Your Gender Expression Is YOURS!!!
For our inaugural post, we asked Ivan Fahy, an androgynous model and gender activist from Galway, Ireland, to tell us what gender expression means to him. This is what he told us in reply. Helpful explanations of terminology used by Ivan can be found at the end.
Gender expression is very important. Your gender is a beautiful part of you. The term ‘gender expression’ is often erroneously associated exclusively with transgender people. Cisgender people express their gender too, though this expression isn’t seen as an expression, and it isn’t often noticed, for it is heterocisnormative and conformative. It is important, in my opinion, to understand gender expression holistically, and not as something only transgender people engage in. I work to free gender, gender identity and gender expression. I want everyone’s gender to be expressed freely and proudly. Just like sex positivity, I believe in gender positivity.
Gender is a positive and beautiful aspect of a person and their life and it shouldn’t be shamed, hated or hidden, it should be embraced, celebrated and loved. I strive for this in my androgynous modelling work. I aim to create images that are beautiful under many different gender perspectives; male, female, trans*, androgynous, gender non-binary, and more. I am human and I am a multitude of things. Gender liberates me, it does not limit me – society and gender norms do. My gender expression is gender non-normative and non-conformative. I identify as male and dress in typically male attire the majority of the time, for this is how I feel most comfortable. However, I love dressing androgynously and in a unisex manner too. I love high heels and skinny jeans. I love dressing up and dressing down.
Gender expression exists along spectrums, ranging from male to female and everything within, outside and other to that, along with different frequencies of such gender expressions. I express the femininity within myself through my androgynous modelling work, a space where it is acceptable and expected. I am safe expressing this part of my overall gender expression here. Society has so strictly gendered objects that to wear an object assigned normative to only one gender when you are not that gender (biologically, psychologically, aesthetically, etc.) is difficult.
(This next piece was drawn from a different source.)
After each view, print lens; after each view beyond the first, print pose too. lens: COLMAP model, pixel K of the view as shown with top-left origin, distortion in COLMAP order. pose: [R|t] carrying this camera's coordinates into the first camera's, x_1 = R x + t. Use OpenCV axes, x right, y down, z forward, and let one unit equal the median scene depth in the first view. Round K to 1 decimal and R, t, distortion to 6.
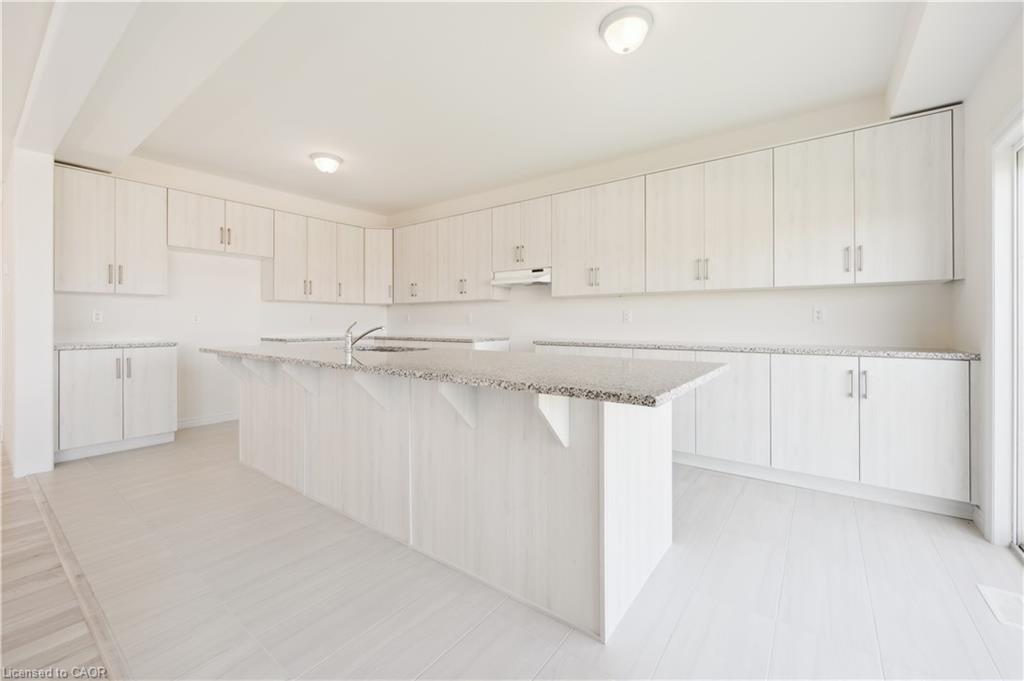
lens RADIAL K [[408.3, 0, 516.3], [0, 408.3, 321.9], [0, 0, 1]] dist [0.001812, 0.000260]
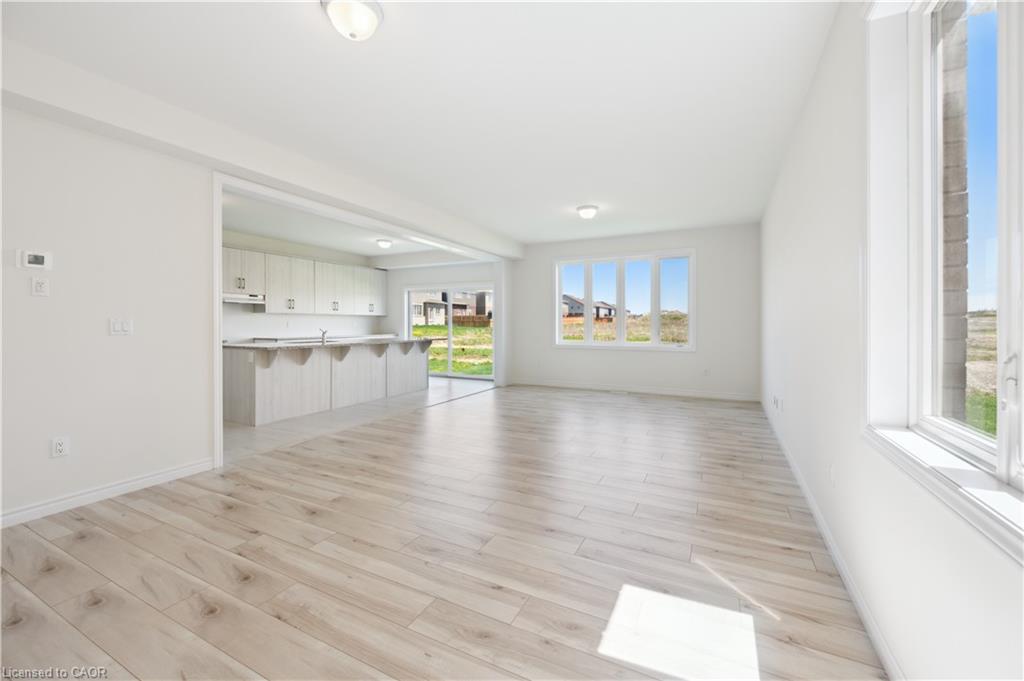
lens RADIAL K [[408.3, 0, 516.3], [0, 408.3, 321.9], [0, 0, 1]] dist [0.001812, 0.000260]
pose [[-0.166163, 0.005372, 0.986084, -1.730884], [0.000166, 0.999985, -0.005420, -0.014310], [-0.986098, -0.000737, -0.166161, 0.248447]]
High heels are gendered as being ‘female’ only. But shoes don’t have gender. We assign gender to shoes. We gender shoes. We socially construct such gendering. We socially construct gender. We are the inventors of gender, but we didn’t all have a say in the making of such an invention. This invention is sexist, transphobic and genderphobic. Shoes are, objectively, gender neutral, agendered.
As I say, if the shoe fits, no matter what kind of shoe it is, wear it and wear it proudly. It’s your shoe, no one else’s. You paid for it, you own it. Society does not own it. You do. And you also own your gender expression. It is yours. It is forever yours. It is yours to engage with, and not to engage with. It is yours to change, design, discover and rediscover. It is yours! My gender expression is mine. My gender expression is me. I am my gender expression. Be proud to be you and be proud of your gender expression. Express YOUR gender!
– Ivan Fahy, Androgynous Model
Glossary of terminology
Normative reflects norms in society. These norms are socially constructed and reinforced; they don’t convey actual human truths. They serve the majority and the privileged. Norms tend to be seen by society as standards or ideals, which results in anyone who differs from the standard being seen as ‘less-than’ and ‘deviant’.
Heterocisnormative means that being heterosexual (straight) and cisgender (identifying with how one was assigned at birth) is the norm, fully accepted and valued by society. This results in assumptions and perceptions that are heterocisnormative or heterosexual and cisgender biased. It renders any sexual or gender variant people invisible, non-normative and less-than.